— Entries provided —
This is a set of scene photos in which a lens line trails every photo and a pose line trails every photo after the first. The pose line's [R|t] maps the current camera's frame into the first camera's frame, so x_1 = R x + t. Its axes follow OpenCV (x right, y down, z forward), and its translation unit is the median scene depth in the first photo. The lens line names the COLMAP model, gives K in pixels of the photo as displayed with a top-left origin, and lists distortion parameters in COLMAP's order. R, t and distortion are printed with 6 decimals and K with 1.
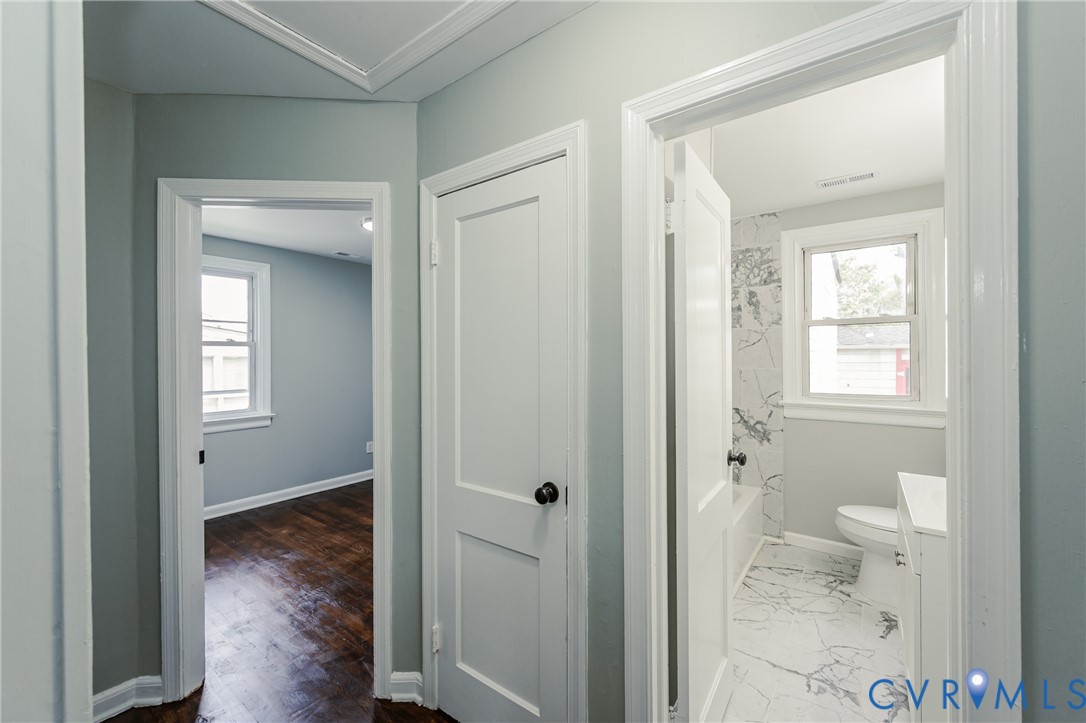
lens RADIAL K [[435.5, 0, 540.2], [0, 435.5, 357.2], [0, 0, 1]] dist [-0.000906, -0.000097]
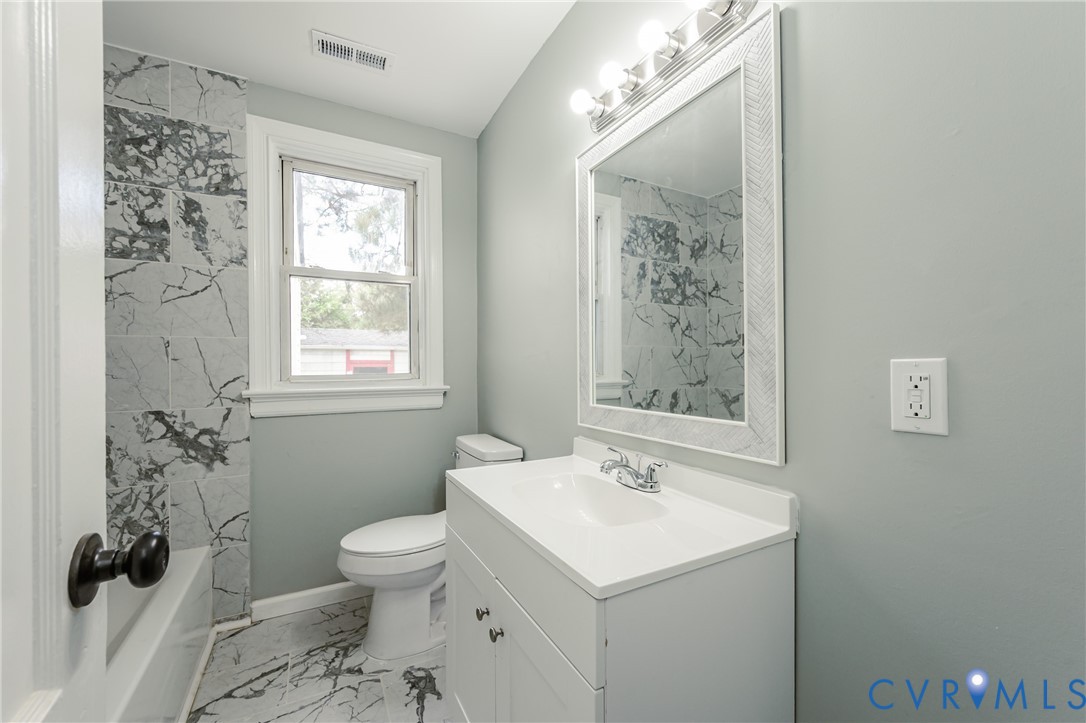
lens RADIAL K [[435.5, 0, 540.1], [0, 435.5, 363.1], [0, 0, 1]] dist [-0.001594, -0.000143]
pose [[0.427012, 0.002766, 0.904242, 0.176682], [0.002860, 0.999986, -0.004409, 0.064701], [-0.904241, 0.004469, 0.426999, 0.364419]]
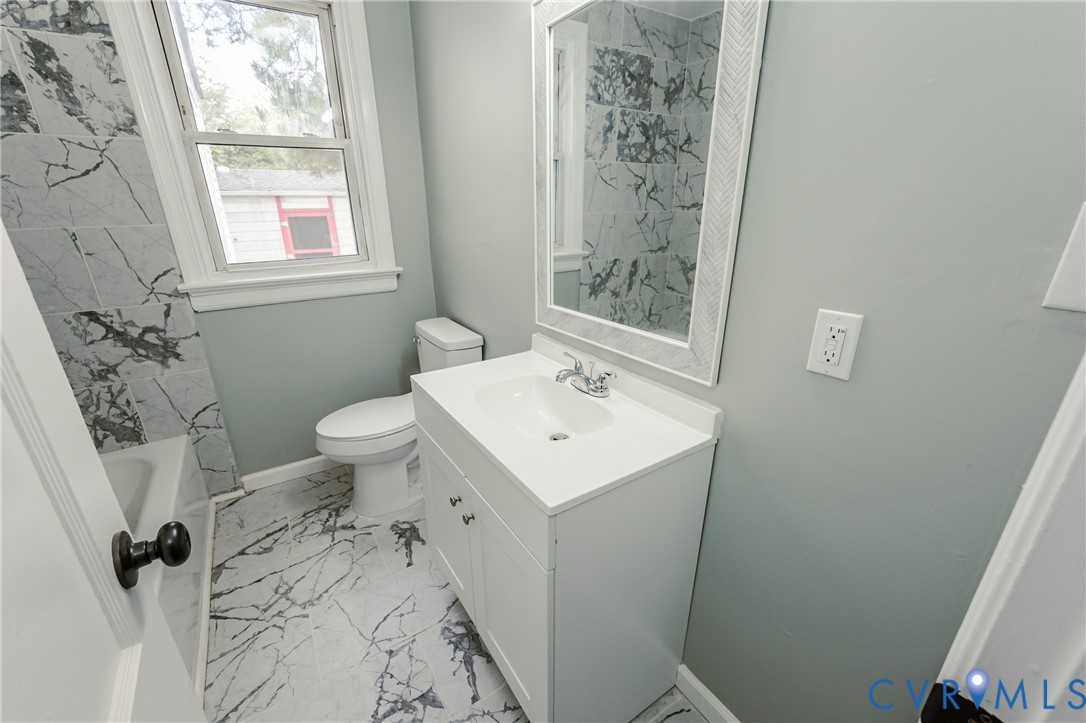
lens RADIAL K [[445.2, 0, 535.3], [0, 445.2, 368.0], [0, 0, 1]] dist [-0.001201, 0.000043]
pose [[0.353082, -0.326698, 0.876699, 0.170499], [0.009189, 0.938218, 0.345922, 0.005949], [-0.935547, -0.114083, 0.334270, 0.358529]]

— Task directions —
Pictures do not belong in the copy. Reproduce the rest of the data exactly.

— Finished exercise —
This is a set of scene photos in which a lens line trails every photo and a pose line trails every photo after the first. The pose line's [R|t] maps the current camera's frame into the first camera's frame, so x_1 = R x + t. Its axes follow OpenCV (x right, y down, z forward), and its translation unit is the median scene depth in the first photo. The lens line names the COLMAP model, gives K in pixels of the photo as displayed with a top-left origin, and lists distortion parameters in COLMAP's order. R, t and distortion are printed with 6 decimals and K with 1.
lens RADIAL K [[435.5, 0, 540.2], [0, 435.5, 357.2], [0, 0, 1]] dist [-0.000906, -0.000097]
lens RADIAL K [[435.5, 0, 540.1], [0, 435.5, 363.1], [0, 0, 1]] dist [-0.001594, -0.000143]
pose [[0.427012, 0.002766, 0.904242, 0.176682], [0.002860, 0.999986, -0.004409, 0.064701], [-0.904241, 0.004469, 0.426999, 0.364419]]
lens RADIAL K [[445.2, 0, 535.3], [0, 445.2, 368.0], [0, 0, 1]] dist [-0.001201, 0.000043]
pose [[0.353082, -0.326698, 0.876699, 0.170499], [0.009189, 0.938218, 0.345922, 0.005949], [-0.935547, -0.114083, 0.334270, 0.358529]]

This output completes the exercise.